Карельская тропка | страница 28
Сначала я думал, что кулики-турухтаны боятся меня или пугаются зверя, хищной птицы, но турухтаны оставляли всякий раз только что выбранное для игр место без видимых причин, и я вынужден был считать, что эти постоянные перемещения тоже были особым условием их игры-тока. А может быть, занятные, непоседливые птицы облетали все луговинки и болотники не зря, может, во время таких облетов они знакомились с местами будущих гнездовий, куда очень скоро, оттоковав дружной стайкой, вернется только парочка куликов, чтобы устроить свое гнездо…
Сизые чайки, видимо, заранее знали, где суждено им обзавестись потомством, где ждут их заботы и волнения, и, возможно, поэтому сразу не торопились к семейному дому. Собравшись на лужке у края весеннего разлива, эти птицы рассаживались по кочкам среди прошлогодней стеблистой травы, и издали могло показаться, что они просто отдыхают. Но, заметив на лужке чаек, я оставлял все дела и терпеливо ждал, когда чайки приступят к своим ритуальным танцам.
Собственно говоря, танцами, как таковыми, сизые чайки не увлекались. Лишь изредка одна из птиц, высоко подняв голову и быстро-быстро перебирая лапками, устремлялась к соседу, то ли желая объяснить ему что-то на своем языке жестов, то ли просто норовя прогнать непрошеного гостя, который либо как-то отвлекал танцора своим присутствием, либо претендовал на что-то большее, чем положено было претендовать другой птице именно у этой кочки, именно у этого клочка прошлогодней седой травы…

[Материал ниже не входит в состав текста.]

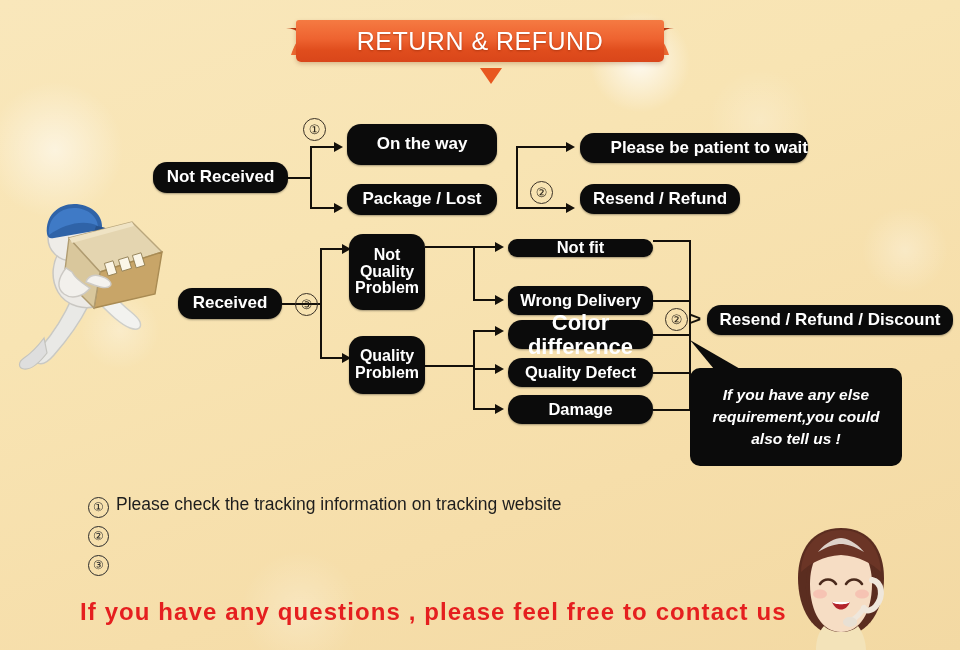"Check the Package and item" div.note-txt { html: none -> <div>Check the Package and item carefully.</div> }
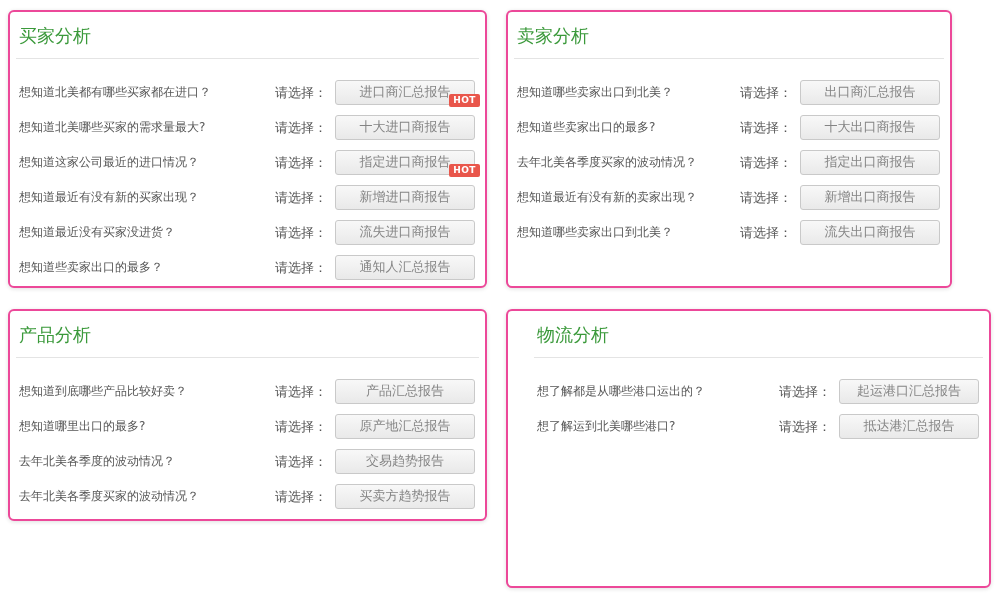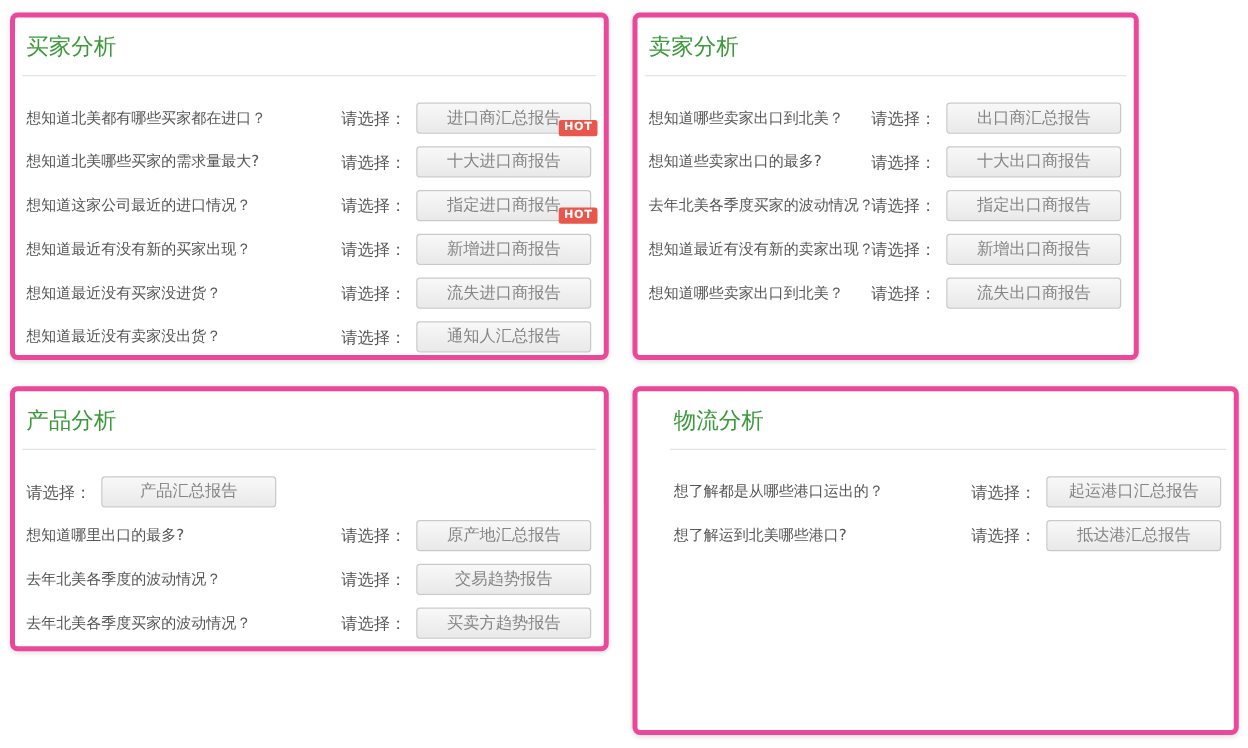"买家分析" .panel { border: 4px solid #ec4899 -> 2px solid #ec4899 }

Совершив такое неожиданное перемещение и вернувшись назад, птица снова замирала, высоко поднималась на лапках, опускала хвост, отводила в плечах крылья, запрокидывала голову и раздувала зоб так, что из этих распушенных перьев еле выглядывал кончик желтого клюва. Чем-то в такой момент танцующая птица походила на самонадеянного, а потому напыщенного и надутого разнаряженного жениха, который по причине той же самонадеянности боялся проронить слово, чтобы это слово вдруг да не погубило всю его надутую торжественность своей земной простотой.
Но в отличие от надутого жениха птица выглядела изящней и торжественней. Своеобразное молчание длилось недолго и переходило в глубокие земные поклоны, о которых ни один упомянутый жених, пожалуй, и не имел понятия. Поклоны отпускались медленно и с чувством, опущенная голова порой задерживалась в конце поклона, будто, склонив голову перед желанной судьбой, птица молча ждала согласного ответа.